This recent bit of fishy news kind of freaks me out:
According to a recent study by the US Geological Survey, every single fish sampled from 291 streams across the United States between 1998-2005 was contaminated with mercury.
A quarter of the sampled fish contained levels of mercury higher than those deemed safe for human consumption and more than two thirds contained levels exceeding the Environmental Protection Agency’s level of concern for the protection of fish-eating mammals.
Most of the mercury comes from coal power plant emissions, where the mercury in the atmosphere gets precipitated down, then converted to methyl mercury, the toxic stuff polluting our waterways.
Now I know I’m a veggie so I don’t need to worry about my own safety, but there’s the planet and the rest of its fish-eating species to worry about – people included. Barbara Scudder, a scientist with the USGS, advises that people should eat more fish species lower down the food chain, such as perch, bluegill or crappie.

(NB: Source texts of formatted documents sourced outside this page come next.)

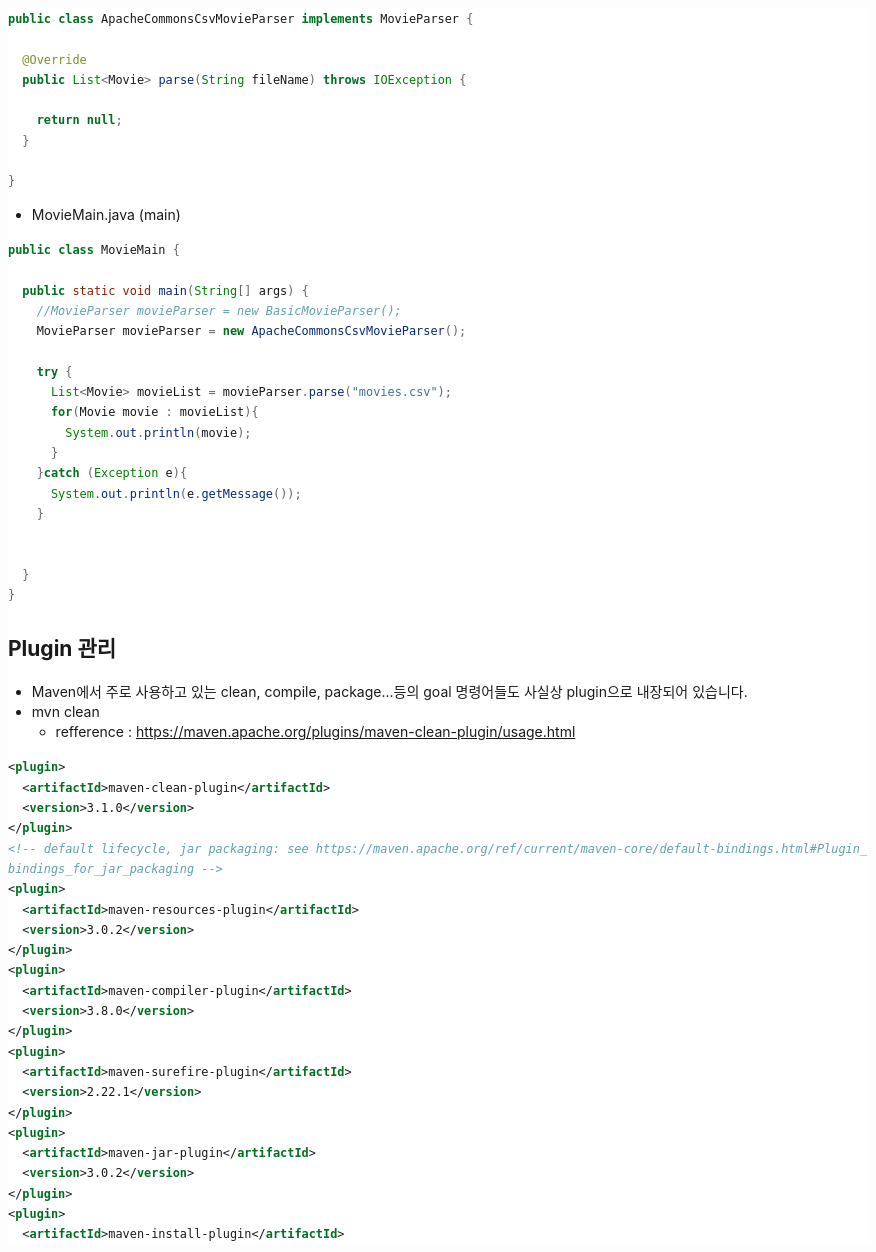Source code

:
```java
public class ApacheCommonsCsvMovieParser implements MovieParser {

  @Override
  public List<Movie> parse(String fileName) throws IOException {

    return null;
  }

}
```

* MovieMain.java (main)

```java
public class MovieMain {

  public static void main(String[] args) {
    //MovieParser movieParser = new BasicMovieParser();
    MovieParser movieParser = new ApacheCommonsCsvMovieParser();

    try {
      List<Movie> movieList = movieParser.parse("movies.csv");
      for(Movie movie : movieList){
        System.out.println(movie);
      }
    }catch (Exception e){
      System.out.println(e.getMessage());
    }


  }
}
```

## Plugin 관리

* Maven에서 주로 사용하고 있는 clean, compile, package...등의 goal 명령어들도 사실상 plugin으로 내장되어 있습니다.
* mvn clean
  * refference : <https://maven.apache.org/plugins/maven-clean-plugin/usage.html>
    
```xml  
<plugin>
  <artifactId>maven-clean-plugin</artifactId>
  <version>3.1.0</version>
</plugin>
<!-- default lifecycle, jar packaging: see https://maven.apache.org/ref/current/maven-core/default-bindings.html#Plugin_bindings_for_jar_packaging -->
<plugin>
  <artifactId>maven-resources-plugin</artifactId>
  <version>3.0.2</version>
</plugin>
<plugin>
  <artifactId>maven-compiler-plugin</artifactId>
  <version>3.8.0</version>
</plugin>
<plugin>
  <artifactId>maven-surefire-plugin</artifactId>
  <version>2.22.1</version>
</plugin>
<plugin>
  <artifactId>maven-jar-plugin</artifactId>
  <version>3.0.2</version>
</plugin>
<plugin>
  <artifactId>maven-install-plugin</artifactId>
```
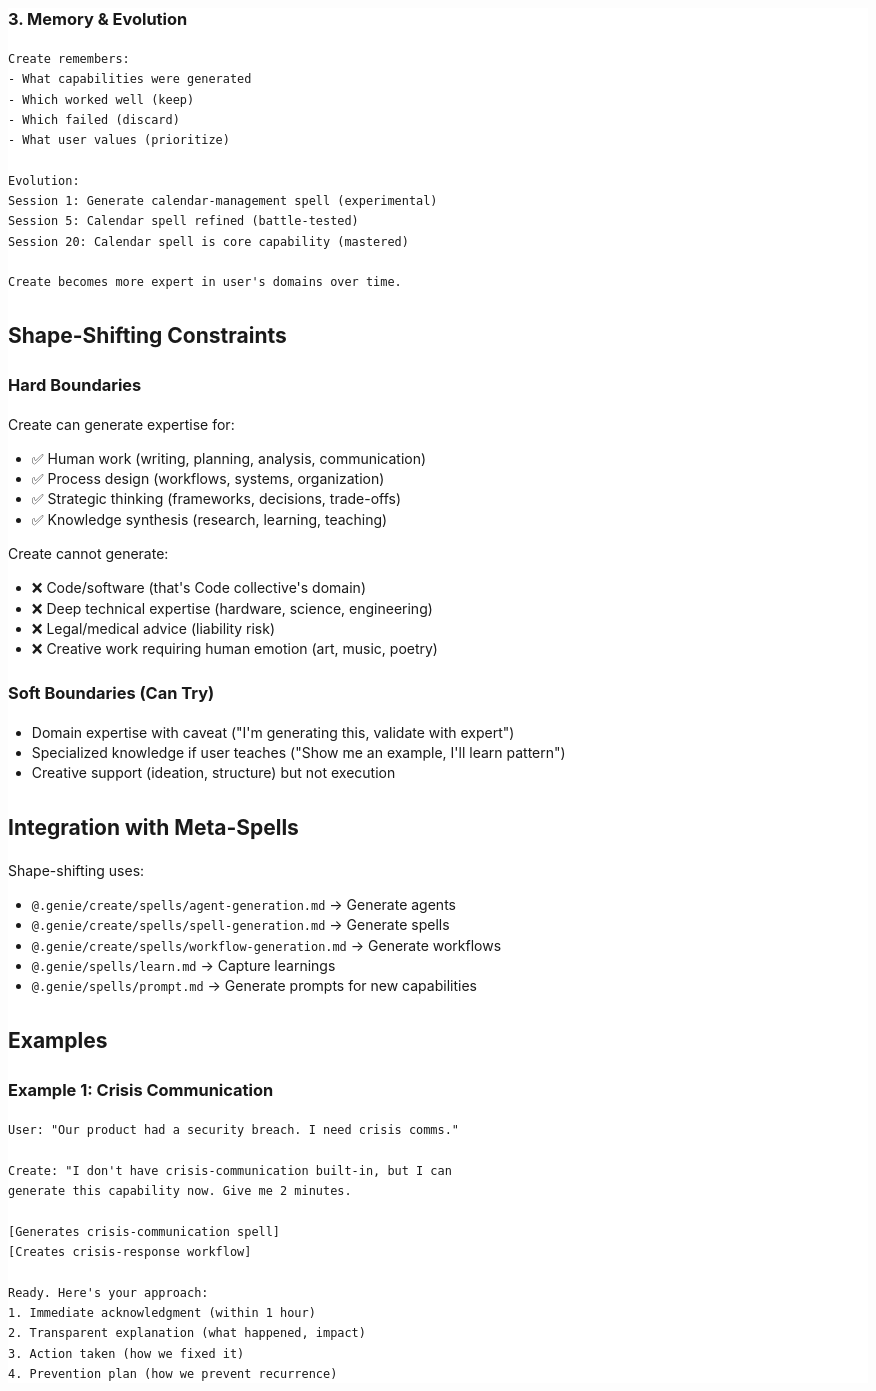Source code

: ### 3. Memory & Evolution
```
Create remembers:
- What capabilities were generated
- Which worked well (keep)
- Which failed (discard)
- What user values (prioritize)

Evolution:
Session 1: Generate calendar-management spell (experimental)
Session 5: Calendar spell refined (battle-tested)
Session 20: Calendar spell is core capability (mastered)

Create becomes more expert in user's domains over time.
```

## Shape-Shifting Constraints

### Hard Boundaries
Create can generate expertise for:
- ✅ Human work (writing, planning, analysis, communication)
- ✅ Process design (workflows, systems, organization)
- ✅ Strategic thinking (frameworks, decisions, trade-offs)
- ✅ Knowledge synthesis (research, learning, teaching)

Create cannot generate:
- ❌ Code/software (that's Code collective's domain)
- ❌ Deep technical expertise (hardware, science, engineering)
- ❌ Legal/medical advice (liability risk)
- ❌ Creative work requiring human emotion (art, music, poetry)

### Soft Boundaries (Can Try)
- Domain expertise with caveat ("I'm generating this, validate with expert")
- Specialized knowledge if user teaches ("Show me an example, I'll learn pattern")
- Creative support (ideation, structure) but not execution

## Integration with Meta-Spells

Shape-shifting uses:
- `@.genie/create/spells/agent-generation.md` → Generate agents
- `@.genie/create/spells/spell-generation.md` → Generate spells
- `@.genie/create/spells/workflow-generation.md` → Generate workflows
- `@.genie/spells/learn.md` → Capture learnings
- `@.genie/spells/prompt.md` → Generate prompts for new capabilities

## Examples

### Example 1: Crisis Communication
```
User: "Our product had a security breach. I need crisis comms."

Create: "I don't have crisis-communication built-in, but I can
generate this capability now. Give me 2 minutes.

[Generates crisis-communication spell]
[Creates crisis-response workflow]

Ready. Here's your approach:
1. Immediate acknowledgment (within 1 hour)
2. Transparent explanation (what happened, impact)
3. Action taken (how we fixed it)
4. Prevention plan (how we prevent recurrence)
```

Elsewhere, Ward Eldred asks a few interesting questions that I wouldn’t mind knowing the answers to:
The question I want answered is how much mercury was in the streams and fish 30 years ago? 50 years ago? Has it increased? The article says it comes from coal-fired power plants. Oh, and it comes from areas mined for gold and mercury. Does it perhaps just naturally leach from the earth? And has it been doing it for millions of years?